Michael Malek Najjar

Michael Naijar

Theatre Arts

mnajjar@uoregon.edu | 541-346-2237

Courses: Theatre History, Middle Eastern Theatre, Israeli-Palestinian Theatre

In my courses you will:

  • Practice foundational, transferrable skills.
  • Interact during exciting, participatory class meetings.

I was invited into the Teaching Academy because:

  • I was a member of the Working Group on Inclusive and Intercultural Teaching.
  • I was a Fellow in the Teaching Difference, Inequality, Agency CAIT Group.

In what ways are you working to make your teaching inclusive?

I am always striving to make my teaching more inclusive by using course materials that are more expansive, working to learn and understand my students' goals for learning and working to connect course content to those goals, and to motivate my students to understand the necessity of the course material to their own lives. These are just a few ways I am striving to achieve inclusivity.

What do you do in terms of professional engagement with the teaching and learning culture on campus or nationally?

I attend national conferences and make it a point to attend seminars that focus on pedagogy. I also attempt to read more about the role of universities in our national conversation about the role of education in the United States. I plan to attend more workshops that focus on teaching and learning throughout my career as a professor.

In what ways was your teaching in this course research-led—informed by research on how students learn and inflected by UO's research mission?

One of the ways I included research-led materials is by working on plays last year by playwrights who are actively engaged in writing about the Israeli-Palestinian conflict, co-editing a collection of those plays and writing introductions and prefaces to the plays, then having students read the plays and Skyping with all of the playwrights all term long.
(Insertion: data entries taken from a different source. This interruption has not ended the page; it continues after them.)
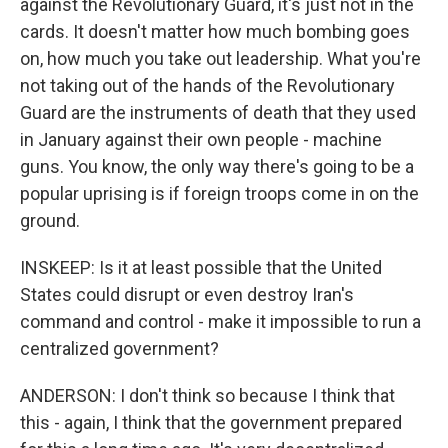
against the Revolutionary Guard, it's just not in the
cards. It doesn't matter how much bombing goes
on, how much you take out leadership. What you're
not taking out of the hands of the Revolutionary
Guard are the instruments of death that they used
in January against their own people - machine
guns. You know, the only way there's going to be a
popular uprising is if foreign troops come in on the
ground.
INSKEEP: Is it at least possible that the United
States could disrupt or even destroy Iran's
command and control - make it impossible to run a
centralized government?
ANDERSON: I don't think so because I think that
this - again, I think that the government prepared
In this way I am actively connecting my research into this field with my pedagogy and my students have told me this has been a valuable addition to the classroom experience.
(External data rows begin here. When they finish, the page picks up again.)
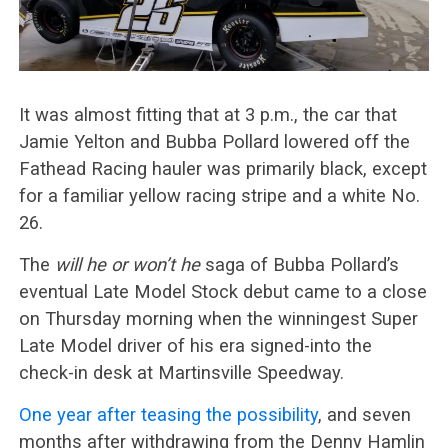
It was almost fitting that at 3 p.m., the car that
Jamie Yelton and Bubba Pollard lowered off the
Fathead Racing hauler was primarily black, except
for a familiar yellow racing stripe and a white No.
26.
The
will he or won’t he
saga of Bubba Pollard’s
eventual Late Model Stock debut came to a close
on Thursday morning when the winningest Super
Late Model driver of his era signed-into the
check-in desk at Martinsville Speedway.
One year after teasing the possibility
, and seven
months after withdrawing from the Denny Hamlin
Where do you find inspiration?

I believe that the theatre has an indirect way of changing our world. Many of the plays I direct and write about in my critical work are by what I call "playwrights of conscience." What I mean by this term is that these are playwrights that do not focus on "entertainment" but rather on creating works that have a direct focus on the pressing issues facing our world today. These issues include how to create peaceful interactions between conflicting groups, how to build empathy in conflict zones, how to create dialogue in spaces where little or no dialogue exists, and how to use the theatre to change our world for the better. These are lofty goals but these playwrights are committed to this mission despite not being widely produced or accepted by mainstream theatres. This kind of work inspires me most because I believe that it is necessary theatre that can instigate change in our world. This inspires me as a theatre maker and as a professor of theatre, and I hope it continues to inspire my students as well.